#### INSTRUCTION:
The result should be the listing below, restated exactly, with its pictures left out.

#### SUPPLIED RECORDS:
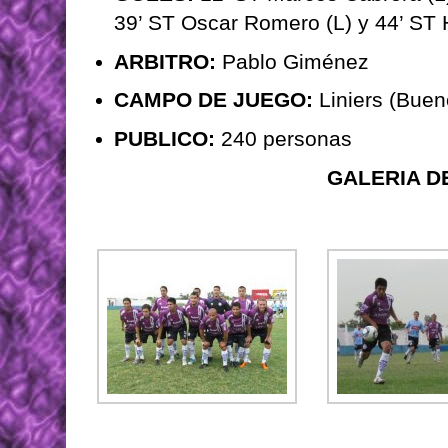
39’ ST Oscar Romero (L) y 44’ ST 
ARBITRO:
Pablo Giménez
CAMPO DE JUEGO:
Liniers (Buen
PUBLICO:
240 personas
GALERIA D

#### YOUR SOLUTION:
39’ ST Oscar Romero (L) y 44’ ST 
ARBITRO:
Pablo Giménez
CAMPO DE JUEGO:
Liniers (Buen
PUBLICO:
240 personas
GALERIA D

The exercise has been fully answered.